In uno dei luoghi più suggestivi dell’Appenino Tosco-emiliano, Archivio Zeta rievoca il mito de IL MINOTAURO imprigionato nel labirinto di Cnosso attraverso le parole e le metafore dello scrittore franco-argentino Julio Cortazar e del suo romanzo “I re”. Fino al 20 agosto (repliche ogni giorno alle ore 18), il Cimitero Militare Germanico, dominante sulle valli che da Firenze conducono in Emilia, ospita l’evocativa messa in scena di uno stravolgimento mitologico capace di emozionare e di sconvolgere grazie alla magistrale regia di Gianluca Guidotti ed Enrica Sangiovanni che da quasi 15 anni restano protagonisti su queste montagne.
Nel silenzio e nell’insolita calura di questi luoghi, col sole che lambisce le superfici boschive fino al Lago di Bilancino in lontananza, si avvia il percorso che condurrà il pubblico attraverso le lapidi dei militari tedeschi, molti dei quali giovanissimi, che qui hanno trovato la morte per la causa di un potere malsano, corrotto e intollerante. E non potrebbe esserci miglior testimone di questo, un silenzio assordante che intende fungere da monito per le generazioni presenti e future.
========
- **Consegna**
Ricopi integralmente il brano sullo spettacolo IL MINOTAURO di Archivio Zeta, senza apportare alcuna modifica. I record non hanno alcuna attinenza con il brano.

- **Dati di partenza**
========
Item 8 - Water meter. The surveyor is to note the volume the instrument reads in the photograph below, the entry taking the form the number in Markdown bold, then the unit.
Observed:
========
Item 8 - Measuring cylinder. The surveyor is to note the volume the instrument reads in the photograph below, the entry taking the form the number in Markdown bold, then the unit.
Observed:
========
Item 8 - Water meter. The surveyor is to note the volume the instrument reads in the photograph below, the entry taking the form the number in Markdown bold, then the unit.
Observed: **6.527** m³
========
- **Soluzione proposta**
In uno dei luoghi più suggestivi dell’Appenino Tosco-emiliano, Archivio Zeta rievoca il mito de IL MINOTAURO imprigionato nel labirinto di Cnosso attraverso le parole e le metafore dello scrittore franco-argentino Julio Cortazar e del suo romanzo “I re”. Fino al 20 agosto (repliche ogni giorno alle ore 18), il Cimitero Militare Germanico, dominante sulle valli che da Firenze conducono in Emilia, ospita l’evocativa messa in scena di uno stravolgimento mitologico capace di emozionare e di sconvolgere grazie alla magistrale regia di Gianluca Guidotti ed Enrica Sangiovanni che da quasi 15 anni restano protagonisti su queste montagne.
Nel silenzio e nell’insolita calura di questi luoghi, col sole che lambisce le superfici boschive fino al Lago di Bilancino in lontananza, si avvia il percorso che condurrà il pubblico attraverso le lapidi dei militari tedeschi, molti dei quali giovanissimi, che qui hanno trovato la morte per la causa di un potere malsano, corrotto e intollerante. E non potrebbe esserci miglior testimone di questo, un silenzio assordante che intende fungere da monito per le generazioni presenti e future.